US forces are steadily being pulled out of Iraq and a new administration in Baghdad is seen as key to a smooth withdrawal of all American soldiers — 88,000 are still stationed in country — by the end of 2011.
Former premier Iyad Allawi’s Iraqiya bloc, with 91 seats, won the election, followed closely by Prime Minister Nuri Al-Maliki’s State of Law Alliance, on 89 seats, but neither has won enough backing from other parties to form a government.
Allawi and Maliki shook hands in parliament shortly before Monday’s opening session. The two men held a long-awaited meeting on Saturday, which was described as "friendly and positive."
Hamid Fadhel, a professor in politics at Baghdad University, however, cautioned that Allawi’s insistence that he has the right to lead the country, having won the ballot, and Maliki’s refusal to bend, makes more delays likely.

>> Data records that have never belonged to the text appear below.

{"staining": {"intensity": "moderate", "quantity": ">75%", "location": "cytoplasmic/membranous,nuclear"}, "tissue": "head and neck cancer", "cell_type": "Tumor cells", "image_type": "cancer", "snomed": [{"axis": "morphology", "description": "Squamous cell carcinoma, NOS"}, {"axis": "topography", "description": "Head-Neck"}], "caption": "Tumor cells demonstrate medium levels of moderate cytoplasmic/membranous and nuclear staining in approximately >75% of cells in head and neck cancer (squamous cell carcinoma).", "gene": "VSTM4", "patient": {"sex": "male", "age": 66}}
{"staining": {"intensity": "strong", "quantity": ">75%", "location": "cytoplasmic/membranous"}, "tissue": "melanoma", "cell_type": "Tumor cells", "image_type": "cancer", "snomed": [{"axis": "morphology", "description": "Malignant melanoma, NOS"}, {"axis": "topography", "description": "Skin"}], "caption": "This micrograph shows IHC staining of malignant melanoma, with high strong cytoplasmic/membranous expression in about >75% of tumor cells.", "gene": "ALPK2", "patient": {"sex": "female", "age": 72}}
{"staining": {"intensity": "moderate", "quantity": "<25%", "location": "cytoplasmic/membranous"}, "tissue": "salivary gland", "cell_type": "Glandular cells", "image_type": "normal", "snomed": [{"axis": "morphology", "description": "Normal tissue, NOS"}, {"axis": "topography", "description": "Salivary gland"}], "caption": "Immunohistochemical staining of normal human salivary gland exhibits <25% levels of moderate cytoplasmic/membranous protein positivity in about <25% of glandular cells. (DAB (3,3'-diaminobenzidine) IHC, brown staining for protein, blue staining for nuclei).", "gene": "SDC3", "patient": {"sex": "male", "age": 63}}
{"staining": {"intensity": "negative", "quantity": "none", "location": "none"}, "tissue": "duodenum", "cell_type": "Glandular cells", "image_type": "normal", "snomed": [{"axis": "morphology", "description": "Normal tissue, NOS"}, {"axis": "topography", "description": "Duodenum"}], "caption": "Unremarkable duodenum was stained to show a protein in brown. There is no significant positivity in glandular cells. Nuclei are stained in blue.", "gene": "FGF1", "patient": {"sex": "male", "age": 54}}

"These negotiations will need more time, there will be a long argument that takes months, because it will not end shortly," he said.
Despite losing the election, Maliki has battled to retain his post, calling for multiple recounts of ballots he said were fraudulent, which delayed the certification of results until earlier this month.
State of Law has also formed a coalition with the election’s third-placed grouping, the Iraqi National Alliance, in a bid to cancel out Allawi’s narrow lead.
But the newly created National Alliance still remains four seats short of the 163 seats it needs for a majority in the 325-seat parliament, and has yet to name a leader it will put forward for the post of prime minister.
As a result, the selection of a new parliamentary speaker and president — meant to precede the naming of a new premier — is likely to be part of a grand bargain between Iraq’s competing political blocs and religious groups.
And that will further complicate the formation of a new government.
Several MPs have likened the current government formation process to that which followed Iraq’s first post-invasion parliamentary elections in 2005, when six months passed before a prime minister was chosen.
At the time, Iraq’s competing religious groups jockeyed for key posts, with a Shia taking the premiership, a Sunni Arab being named parliament speaker, and a Kurd becoming president.
Violence, meanwhile, remains endemic in Iraq. Government figures showed 337 people were killed in unrest in May, the fourth time this year the overall death toll has been higher than in the same month of 2009.
All US combat troops are due to leave Iraq by September 1 as part of a phased drawdown of forces which will see the remaining training and advisory force of 50,000 soldiers withdraw from the country in 2011.